Despite what my husband calls the “Jerry Springer Effect,” seeing a mother at Destin Beach tell her terrified daughter to just “rub off” the oil that’s on her foot from the great leak in the Gulf, and seeing other kids survive whose parents ignored them, I’d still like to be better at being present with my son. And frankly, it’s as much for my own sake as for his. I don’t want to miss this. I don’t want to miss the boat on watching this wonderful little being grow into the world.
I told Brian that I don’t want to give Jack only fractured attention.
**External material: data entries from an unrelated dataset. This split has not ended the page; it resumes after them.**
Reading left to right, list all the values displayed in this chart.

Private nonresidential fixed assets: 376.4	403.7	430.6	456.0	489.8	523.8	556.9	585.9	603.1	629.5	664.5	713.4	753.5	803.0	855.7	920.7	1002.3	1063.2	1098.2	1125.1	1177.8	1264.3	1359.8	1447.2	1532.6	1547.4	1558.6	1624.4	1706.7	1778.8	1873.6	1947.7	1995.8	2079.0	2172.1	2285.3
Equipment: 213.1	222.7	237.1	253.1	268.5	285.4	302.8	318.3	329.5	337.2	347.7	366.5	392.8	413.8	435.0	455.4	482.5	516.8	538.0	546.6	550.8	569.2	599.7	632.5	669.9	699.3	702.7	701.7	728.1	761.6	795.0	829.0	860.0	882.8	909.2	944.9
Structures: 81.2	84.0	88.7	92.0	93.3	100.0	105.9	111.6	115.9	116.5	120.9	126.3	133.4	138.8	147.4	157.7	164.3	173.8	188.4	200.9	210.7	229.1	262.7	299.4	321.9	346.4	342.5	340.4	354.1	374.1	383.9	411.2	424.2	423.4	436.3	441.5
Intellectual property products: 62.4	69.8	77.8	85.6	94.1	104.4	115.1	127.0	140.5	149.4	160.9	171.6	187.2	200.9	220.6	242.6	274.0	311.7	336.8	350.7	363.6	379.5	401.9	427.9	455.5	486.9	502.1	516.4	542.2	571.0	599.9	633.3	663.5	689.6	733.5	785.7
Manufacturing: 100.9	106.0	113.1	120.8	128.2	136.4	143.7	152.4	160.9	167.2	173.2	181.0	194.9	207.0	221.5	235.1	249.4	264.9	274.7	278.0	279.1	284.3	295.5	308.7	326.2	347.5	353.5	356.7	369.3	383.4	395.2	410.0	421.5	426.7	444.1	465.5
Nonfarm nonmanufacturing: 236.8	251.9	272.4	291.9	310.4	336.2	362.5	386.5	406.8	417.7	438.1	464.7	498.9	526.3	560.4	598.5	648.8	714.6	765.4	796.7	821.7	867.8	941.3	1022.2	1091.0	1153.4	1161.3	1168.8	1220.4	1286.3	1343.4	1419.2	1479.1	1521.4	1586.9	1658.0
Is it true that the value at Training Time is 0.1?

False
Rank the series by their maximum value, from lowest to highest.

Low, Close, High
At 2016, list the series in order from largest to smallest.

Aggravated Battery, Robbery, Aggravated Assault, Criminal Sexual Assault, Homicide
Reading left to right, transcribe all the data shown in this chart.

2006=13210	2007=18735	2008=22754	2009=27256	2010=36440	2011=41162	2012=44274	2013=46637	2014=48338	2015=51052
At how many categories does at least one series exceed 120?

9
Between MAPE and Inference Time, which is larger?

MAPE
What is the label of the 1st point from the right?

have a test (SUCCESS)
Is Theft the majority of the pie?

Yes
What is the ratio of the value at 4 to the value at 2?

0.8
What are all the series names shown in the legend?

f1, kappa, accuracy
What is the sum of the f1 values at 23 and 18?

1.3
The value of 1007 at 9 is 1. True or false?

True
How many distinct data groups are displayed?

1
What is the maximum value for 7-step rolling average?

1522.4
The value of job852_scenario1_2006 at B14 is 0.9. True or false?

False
He said, “Maybe that’s the only way to stay sane.” But I’m wondering now if the only real way to stay sane is the reverse. Of course, we parents get to beating ourselves up pretty easily for not being perfect. And I heard or read once that even the most attentive parents focus solely on their kids about 30% of the time. But I intend to do my damnedest to stay here now, and to pay attention. I think what’s important is to pay attention closely enough that you notice stuff. I think noticing stuff is the whole point of life. And you can’t notice stuff when you’re scattered to the four winds.
So if you call and I don’t answer, please don’t be offended. I’ll get back to you later. That’s what voicemail is for.